Столовая была им монтирована почти вся вновь. Он решил давать обеды, так как, будучи человеком молодым и холостым, он не мог надеяться на успех своих вечеров или балов. Он также весьма тщательно пересмотрел свой конюшенный порядок и частью возобновил, частью заново монтировал свой выезд. На всё это не потребовалось, впрочем, много времени. У него были деньги, большие деньги. Одна экономия в течение пяти лет, как он жил в Париже, проживая тысяч по полутораста франков в год, образовала ему капитал, превышающий миллион рублей. А это при остатках от прежних лет, накопленных процентах и капиталах, оставшихся от отца и дяди, составило весьма значительное денежное состояние, весьма редкое тогда в России. Впрочем, в этом не было ничего удивительного. Двадцать две тысячи душ в превосходных имениях, оставленных ему отцом и дядей, давали ему более трёхсот тысяч рублей дохода. Одним словом, более блестящего молодого человека во всех отношениях в Петербурге тогда не было.

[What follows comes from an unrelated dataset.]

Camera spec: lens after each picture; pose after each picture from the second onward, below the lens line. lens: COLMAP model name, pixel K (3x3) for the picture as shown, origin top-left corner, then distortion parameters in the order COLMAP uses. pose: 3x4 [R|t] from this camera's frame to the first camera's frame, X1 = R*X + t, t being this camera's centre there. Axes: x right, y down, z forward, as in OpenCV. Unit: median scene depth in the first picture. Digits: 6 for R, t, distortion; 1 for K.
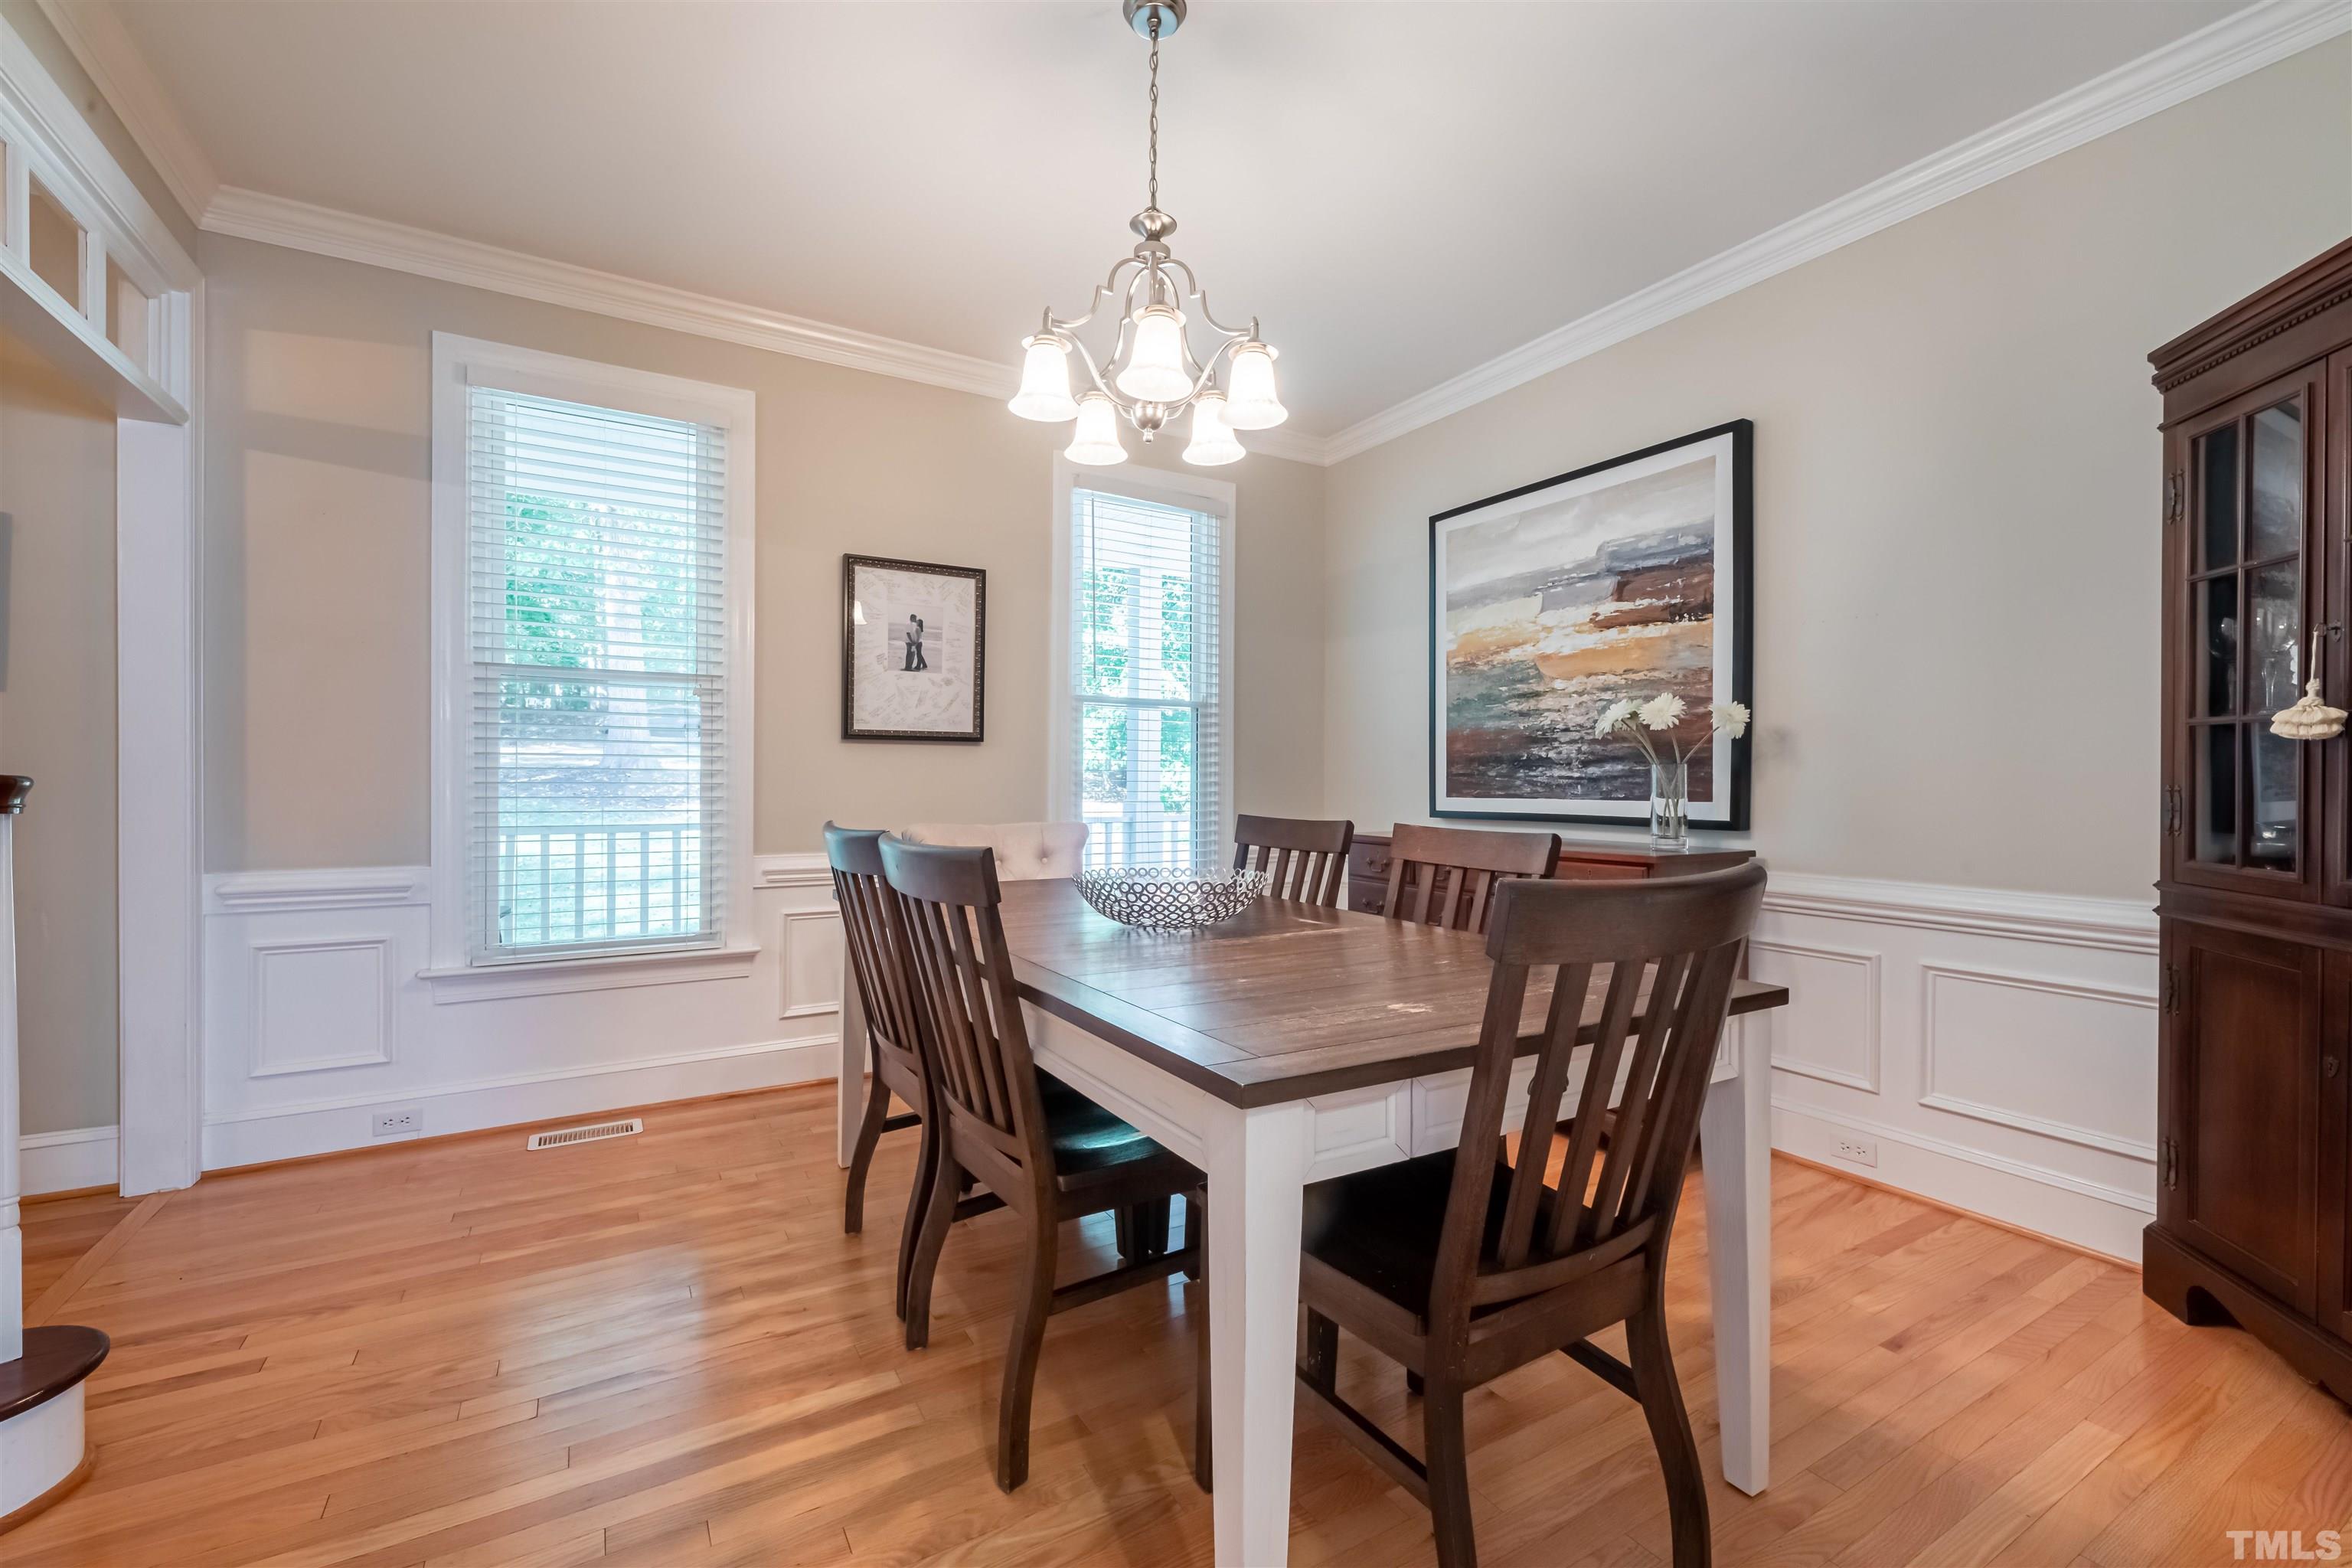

Ему нужно было делать визиты. Он знал, что высшая сфера политической деятельности делилась тогда на две партии. Одна руководствовалась генерал-прокурором Трубецким, другая — канцлером Бестужевым. Лестока уже не было. Он находился в Угличе, искалеченный пыткой, вопреки приказанию государыни. Князю Андрею Васильевичу хотелось стать между существующими партиями независимо, подобно тому, как, возвратясь из Парижа, когда-то стоял его дядя князь Андрей Дмитриевич между партиями Меншикова и немцев и коренных русских вельмож Долгоруких, Голицыных. Притом естественно, что, по происхождению, симпатиям и прежним отношениям, его тоже тянуло более к партии Трубецких, у которых он был принят как свой ещё до отъезда в Париж, тем более что к этой же партии льнул и Воронцов, хотя с Бестужевым он находился тогда ещё, по крайней мере с виду, в наилучших отношениях.